Data science (covering data mining and related practices) is a multidisciplinary field that requires knowledge of a number of different skills, practices, and technologies, including but not limited to machine learning, pattern recognition, mathematics, programming, algorithms, statistics, and databases. In the context of big data, more skills and knowledge is required, such as knowledge of distributed computing techniques/algorithms and architectures. By nature, data science is a creative process that is a combination of both science, engineering, and art. Hence its success has been more dependent on the quality and the experience of the team that has been carrying it out. Thus in the past, for some time, data mining projects were not repeatable with the same level of success across different enterprises. However, with the maturity of the practice, that has changed.
Since the late 1990s there have been a variety of efforts to create standard methodologies and process models for data mining, such as CRISP-DM (Wirth and Hipp 2000). In this methodology there is an important focus on business, data, and deployment aspects, as well as the modeling, which used to be the main focus.
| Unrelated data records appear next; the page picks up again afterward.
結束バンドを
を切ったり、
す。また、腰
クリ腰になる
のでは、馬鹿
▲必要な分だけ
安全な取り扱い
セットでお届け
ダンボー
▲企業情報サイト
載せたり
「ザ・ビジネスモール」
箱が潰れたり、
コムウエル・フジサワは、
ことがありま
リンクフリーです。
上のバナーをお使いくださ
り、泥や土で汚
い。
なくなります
Today, data science practices are more mature and well tested. Even though different methodologies may use different names for each step of the process, in general, I can logically divide any data science exercise into four phases (See Figure below):
Business Problem Understanding/Use,
Data Understanding/Use and Preparation,
Analytics and Assessment,
Implementation (Deployment and Monitoring).
In the context of big data, these logical phases stay the same; however, some low-level details of data preparation, analysis, and implementation may be impacted.
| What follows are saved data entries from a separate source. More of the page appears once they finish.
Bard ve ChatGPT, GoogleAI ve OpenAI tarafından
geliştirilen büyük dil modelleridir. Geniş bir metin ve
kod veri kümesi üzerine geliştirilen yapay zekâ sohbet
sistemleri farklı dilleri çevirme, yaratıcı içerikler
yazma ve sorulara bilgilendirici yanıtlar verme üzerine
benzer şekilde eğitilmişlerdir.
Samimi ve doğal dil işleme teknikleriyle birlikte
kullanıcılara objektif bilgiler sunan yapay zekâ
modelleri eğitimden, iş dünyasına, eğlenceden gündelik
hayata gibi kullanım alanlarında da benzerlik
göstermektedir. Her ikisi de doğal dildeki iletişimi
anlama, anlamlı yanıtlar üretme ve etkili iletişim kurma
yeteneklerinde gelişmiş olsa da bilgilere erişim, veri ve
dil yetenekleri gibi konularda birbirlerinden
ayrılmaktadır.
We all love acronyms and I have been using DS-BuDAI to refer to this process to communicate with business sponsors and users. The lowercase 'u' represents "Understanding/Use" to overemphasize their importance during Business and Data focused phases. It bridges the two. Analytics and Implementation are simply realizations of the data science deliverable.
The "Understanding" part needs no explanation specially in the context of business problem and data that are specifically going to be addressed and leveraged in the effort. "Use" however needs a bit of explanation given some recent experiences.
A DS project must start with a full understanding of the business challenge and how it could be solved leveraging data sources available or to be obtained. However, there could be cases that after everything is done and the value proven, the business users are not still willing to use the new insights for actions. This lack of responsiveness has a lot to do with the culture of the organization, how decisions have been historically made in the past, and the marginal improvement the new actions will bring. These however could be overcome with education and training and full support of senior management for change.
In some cases though, actionable insights are perceived by business users as "this is what we already knew" and "it is good that the data analysis confirms that." Basically saying that there is no novel new findings but a confirmation of what is known. There is truth to this perception sometimes but at times it is simply resisting change or accepting changes in practice.
In the context of data, "Use" also is essential. Collection, storage, preparation, and management of big data is still expensive no matter how much the storage costs have dropped in recent years with advent of open source systems and price drops in storage/processing systems. Data could easily be abused or misused. Sometimes too much data is used, and sometimes data is not used at the right level of details or aggregation.
The lowercase "u" in BuDAI is to overemphasize understanding and use during business and data focused phases.